Stored data entries
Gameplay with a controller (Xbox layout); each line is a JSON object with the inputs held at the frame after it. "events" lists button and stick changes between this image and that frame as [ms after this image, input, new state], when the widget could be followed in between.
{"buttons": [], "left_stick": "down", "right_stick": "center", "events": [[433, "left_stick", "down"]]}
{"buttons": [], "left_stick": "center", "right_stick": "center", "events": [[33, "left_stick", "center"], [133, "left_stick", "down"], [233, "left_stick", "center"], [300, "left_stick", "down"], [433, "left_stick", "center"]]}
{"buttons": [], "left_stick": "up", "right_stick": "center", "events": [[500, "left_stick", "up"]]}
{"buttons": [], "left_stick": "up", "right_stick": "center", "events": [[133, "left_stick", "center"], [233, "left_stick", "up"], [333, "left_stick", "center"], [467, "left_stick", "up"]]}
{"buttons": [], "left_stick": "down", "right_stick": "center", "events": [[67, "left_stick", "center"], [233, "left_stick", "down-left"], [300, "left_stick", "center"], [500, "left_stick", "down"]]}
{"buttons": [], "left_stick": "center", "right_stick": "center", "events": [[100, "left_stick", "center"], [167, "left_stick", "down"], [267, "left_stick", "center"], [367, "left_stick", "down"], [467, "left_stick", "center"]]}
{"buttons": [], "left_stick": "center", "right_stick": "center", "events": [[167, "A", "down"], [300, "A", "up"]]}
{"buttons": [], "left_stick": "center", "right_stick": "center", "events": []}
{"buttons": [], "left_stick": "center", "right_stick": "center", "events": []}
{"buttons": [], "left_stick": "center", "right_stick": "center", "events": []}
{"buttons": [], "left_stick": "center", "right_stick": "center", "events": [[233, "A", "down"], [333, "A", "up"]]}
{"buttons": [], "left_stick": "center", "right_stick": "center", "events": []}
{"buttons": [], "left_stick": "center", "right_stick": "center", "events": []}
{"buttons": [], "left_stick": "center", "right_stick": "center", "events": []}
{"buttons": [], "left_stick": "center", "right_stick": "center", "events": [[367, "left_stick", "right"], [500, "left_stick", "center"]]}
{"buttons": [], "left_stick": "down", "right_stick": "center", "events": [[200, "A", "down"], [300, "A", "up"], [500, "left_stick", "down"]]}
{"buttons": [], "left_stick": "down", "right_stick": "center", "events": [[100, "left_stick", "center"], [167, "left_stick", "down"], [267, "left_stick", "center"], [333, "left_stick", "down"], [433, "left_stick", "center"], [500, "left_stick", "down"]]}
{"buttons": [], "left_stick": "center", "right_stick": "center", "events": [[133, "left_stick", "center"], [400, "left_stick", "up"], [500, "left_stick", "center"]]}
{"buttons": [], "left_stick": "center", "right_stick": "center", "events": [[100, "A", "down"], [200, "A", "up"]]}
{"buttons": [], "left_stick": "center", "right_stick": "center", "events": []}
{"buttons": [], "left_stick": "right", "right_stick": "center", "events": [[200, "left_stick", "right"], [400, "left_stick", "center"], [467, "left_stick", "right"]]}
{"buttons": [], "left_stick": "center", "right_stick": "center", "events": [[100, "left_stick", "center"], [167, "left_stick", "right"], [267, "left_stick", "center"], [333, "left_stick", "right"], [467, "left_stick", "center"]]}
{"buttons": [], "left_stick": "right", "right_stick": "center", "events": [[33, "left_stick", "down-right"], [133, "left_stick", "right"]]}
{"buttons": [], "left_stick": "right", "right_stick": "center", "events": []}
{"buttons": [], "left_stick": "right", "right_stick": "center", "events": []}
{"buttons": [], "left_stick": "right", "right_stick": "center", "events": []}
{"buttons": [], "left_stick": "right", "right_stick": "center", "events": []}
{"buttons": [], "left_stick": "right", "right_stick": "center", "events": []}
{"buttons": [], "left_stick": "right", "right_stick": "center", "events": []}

> **Aim of the exercise**: Write down every line of the data exactly as it appears above.

> **Task output**:
Gameplay with a controller (Xbox layout); each line is a JSON object with the inputs held at the frame after it. "events" lists button and stick changes between this image and that frame as [ms after this image, input, new state], when the widget could be followed in between.
{"buttons": [], "left_stick": "down", "right_stick": "center", "events": [[433, "left_stick", "down"]]}
{"buttons": [], "left_stick": "center", "right_stick": "center", "events": [[33, "left_stick", "center"], [133, "left_stick", "down"], [233, "left_stick", "center"], [300, "left_stick", "down"], [433, "left_stick", "center"]]}
{"buttons": [], "left_stick": "up", "right_stick": "center", "events": [[500, "left_stick", "up"]]}
{"buttons": [], "left_stick": "up", "right_stick": "center", "events": [[133, "left_stick", "center"], [233, "left_stick", "up"], [333, "left_stick", "center"], [467, "left_stick", "up"]]}
{"buttons": [], "left_stick": "down", "right_stick": "center", "events": [[67, "left_stick", "center"], [233, "left_stick", "down-left"], [300, "left_stick", "center"], [500, "left_stick", "down"]]}
{"buttons": [], "left_stick": "center", "right_stick": "center", "events": [[100, "left_stick", "center"], [167, "left_stick", "down"], [267, "left_stick", "center"], [367, "left_stick", "down"], [467, "left_stick", "center"]]}
{"buttons": [], "left_stick": "center", "right_stick": "center", "events": [[167, "A", "down"], [300, "A", "up"]]}
{"buttons": [], "left_stick": "center", "right_stick": "center", "events": []}
{"buttons": [], "left_stick": "center", "right_stick": "center", "events": []}
{"buttons": [], "left_stick": "center", "right_stick": "center", "events": []}
{"buttons": [], "left_stick": "center", "right_stick": "center", "events": [[233, "A", "down"], [333, "A", "up"]]}
{"buttons": [], "left_stick": "center", "right_stick": "center", "events": []}
{"buttons": [], "left_stick": "center", "right_stick": "center", "events": []}
{"buttons": [], "left_stick": "center", "right_stick": "center", "events": []}
{"buttons": [], "left_stick": "center", "right_stick": "center", "events": [[367, "left_stick", "right"], [500, "left_stick", "center"]]}
{"buttons": [], "left_stick": "down", "right_stick": "center", "events": [[200, "A", "down"], [300, "A", "up"], [500, "left_stick", "down"]]}
{"buttons": [], "left_stick": "down", "right_stick": "center", "events": [[100, "left_stick", "center"], [167, "left_stick", "down"], [267, "left_stick", "center"], [333, "left_stick", "down"], [433, "left_stick", "center"], [500, "left_stick", "down"]]}
{"buttons": [], "left_stick": "center", "right_stick": "center", "events": [[133, "left_stick", "center"], [400, "left_stick", "up"], [500, "left_stick", "center"]]}
{"buttons": [], "left_stick": "center", "right_stick": "center", "events": [[100, "A", "down"], [200, "A", "up"]]}
{"buttons": [], "left_stick": "center", "right_stick": "center", "events": []}
{"buttons": [], "left_stick": "right", "right_stick": "center", "events": [[200, "left_stick", "right"], [400, "left_stick", "center"], [467, "left_stick", "right"]]}
{"buttons": [], "left_stick": "center", "right_stick": "center", "events": [[100, "left_stick", "center"], [167, "left_stick", "right"], [267, "left_stick", "center"], [333, "left_stick", "right"], [467, "left_stick", "center"]]}
{"buttons": [], "left_stick": "right", "right_stick": "center", "events": [[33, "left_stick", "down-right"], [133, "left_stick", "right"]]}
{"buttons": [], "left_stick": "right", "right_stick": "center", "events": []}
{"buttons": [], "left_stick": "right", "right_stick": "center", "events": []}
{"buttons": [], "left_stick": "right", "right_stick": "center", "events": []}
{"buttons": [], "left_stick": "right", "right_stick": "center", "events": []}
{"buttons": [], "left_stick": "right", "right_stick": "center", "events": []}
{"buttons": [], "left_stick": "right", "right_stick": "center", "events": []}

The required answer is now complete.